John Knox was a prominent crusader for Christ in the Protestant Reformation in Scotland, and has profoundly shaped the principles and practices of Christian worship drawn from the word of God. On the whole, most contemporary churches today repudiate what Knox stood for, which was unhindered reformation in life and worship. His theological understanding, particularly on the subject of Christian worship and its contrast to idolatry, is an integral part of his Works. This is rooted in his unwavering adherence to the fundamental truths of the Christian faith, the authority of Scripture, and his repudiation of what he regarded as idolatrous practices in the Roman Catholic Church.

In ‘The First Blast of the Trumpet’ (1558), Knox expounds his views on idolatry, rebuking it as a reprehensible violation of Christian worship. “But in vain they do worship me, teaching for idoctrines the commandments of men.” (Matt. 15:9). Knox’s understanding of Christian worship was deeply entrenched in his belief in God’s Sovereignty, the supremacy of Scripture, and the need for simplicity in worship practices. ‘The Forme of Prayers and Ministration of the Sacraments, &c. used in the English Congregation at Geneva,’ often referred to as the ‘Book of Common Order’ (1564), demonstrates his commitment to this simplicity in worship. In Knox’s view, worship is a community activity involving prayers, preaching, and singing Psalms, with the focal point being the glorification of God alone (Knox, 1564). “Sing unto him, sing psalms unto him: Talk ye of all his wondrous works,” (Psalm 105:2).

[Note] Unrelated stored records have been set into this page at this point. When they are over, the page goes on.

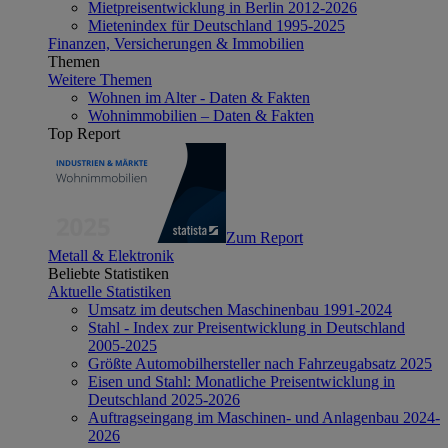
Mietpreisentwicklung in Berlin 2012-2026
Mietenindex für Deutschland 1995-2025
Finanzen, Versicherungen & Immobilien
Themen
Weitere Themen
Wohnen im Alter - Daten & Fakten
Wohnimmobilien – Daten & Fakten
Top Report
Zum Report
Metall & Elektronik
Beliebte Statistiken
Aktuelle Statistiken
Umsatz im deutschen Maschinenbau 1991-2024
Stahl - Index zur Preisentwicklung in Deutschland
2005-2025
Größte Automobilhersteller nach Fahrzeugabsatz 2025
Eisen und Stahl: Monatliche Preisentwicklung in
Deutschland 2025-2026
Auftragseingang im Maschinen- und Anlagenbau 2024-
2026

In his ‘History of the Reformation in Scotland’ (1587), Knox expounds on the concept of idolatry within the context of the Second Commandment. He argues that any material representation or veneration directed toward the Divine is tantamount to idolatry (Knox, 1587). This denouncement of anything obscures the essential nature of God and was a crucial pillar of the Scottish Reformation. His perspectives, though contentious in our time, remain relevant for their zealous focus on Biblical supremacy, purity in worship, and a clear repudiation of idolatry, which is often in question today.


  1. Knox, J. (1558). The First Blast of the Trumpet. Geneva: John Crespin.
  2. Knox, J. (1564). The Forme of Prayers and Ministration of the Sacraments, &c. used in the English Congregation at Geneva. Geneva: John Crespin.
  3. Knox, J. (1587). The History of the Reformation in Scotland. Edinburgh: Printed by Robert Walde-grave, printer to the King’s Majestie.